Il modello Mancini annullato per decreto

La fiducia nei giovani, i progetti di sviluppo dei vivai, il coraggio, il made in Italy (il calcio rientrato a casa dopo lo sfratto del 2018), tutte le belle cose che ci siamo raccontati in un mese di successi europei e allegria nazionale, e insomma il modello Mancini applicato al campionato? Semplicemente l’illusione – temo – di qualche giorno: un’ipotesi di gestione sana e intelligente accantonata per colpa di un decreto governativo che si chiama “Crescita” ma che della crescita non presenta i caratteri. L’aspetto paradossale è che la sua introduzione, a lungo ostacolata dall’Agenzia delle Entrate, fu sostenuta proprio da Federcalcio e Lega – sotto il Governo Conte – preoccupate dai buchi disastrosi che la pandemia aveva moltiplicato nei bilanci dei club. Comprensibili le intenzioni, deleteri gli effetti: il Decreto Crescita si sta rivelando un autentico boomerang, visto che per ottenere una significativa agevolazione fiscale le squadre di serie A e B al momento della scelta tra uno straniero da fuori e un italiano (da dentro) privilegiano sempre il primo.

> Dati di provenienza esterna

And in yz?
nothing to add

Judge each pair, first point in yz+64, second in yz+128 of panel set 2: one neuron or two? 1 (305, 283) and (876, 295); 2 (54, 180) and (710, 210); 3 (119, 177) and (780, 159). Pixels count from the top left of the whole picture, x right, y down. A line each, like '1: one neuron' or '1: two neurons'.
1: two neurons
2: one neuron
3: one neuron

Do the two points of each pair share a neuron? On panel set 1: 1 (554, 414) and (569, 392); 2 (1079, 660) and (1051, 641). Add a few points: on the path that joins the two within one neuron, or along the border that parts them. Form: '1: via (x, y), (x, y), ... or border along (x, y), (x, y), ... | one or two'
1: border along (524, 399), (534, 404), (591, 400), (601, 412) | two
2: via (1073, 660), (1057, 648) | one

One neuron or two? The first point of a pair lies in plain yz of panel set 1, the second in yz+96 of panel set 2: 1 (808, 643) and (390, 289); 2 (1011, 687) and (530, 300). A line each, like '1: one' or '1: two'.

Ricordo che il decreto del 2019 ha esteso la platea dei beneficiari del regime speciale per i lavoratori impatriati anche agli sportivi professionisti, con tassazione ridotta al 50% sui redditi da lavoratore dipendente per chi trasferisce la propria residenza in Italia dopo almeno due anni all’estero impegnandosi a mantenerla per almeno due anni. All’interno della norma, è previsto che gli sportivi professionisti versino comunque un contributo pari allo 0,5 della base imponibile destinato al potenziamento dei settori giovanili.

In due parole: un calciatore italiano che percepisce uno stipendio netto di 3 milioni a stagione ne costa circa 6 al club; uno straniero con lo stesso ingaggio, 4 e mezzo. Nell’ultima campagna acquisti sono stati 101 gli stranieri provenienti da campionati esteri e hanno portato la quota a 362 su 594, 232 gli italiani (39,1%). Questo squilibrio ha addirittura indotto l’Associazione degli agenti a chiedere alla Federcalcio di intervenire presso il governo poiché il decreto produce un danno indescrivibile ai nostri, potenziali futuri azzurri inclusi.

Anziché favorire fiscalmente l’importazione di talenti (si fa per dire) stranieri il Governo dovrebbe defiscalizzare i settori giovanili, privilegiando la dimensione manufatturiera, il prodotto interno. La Nazionale di Mancini ha dimostrato che si può vincere anche senza i fuoriclasse da 30 milioni l’anno. E non esiste un momento più giusto di questo per investire sui nostri giovani e rilanciarci seriamente.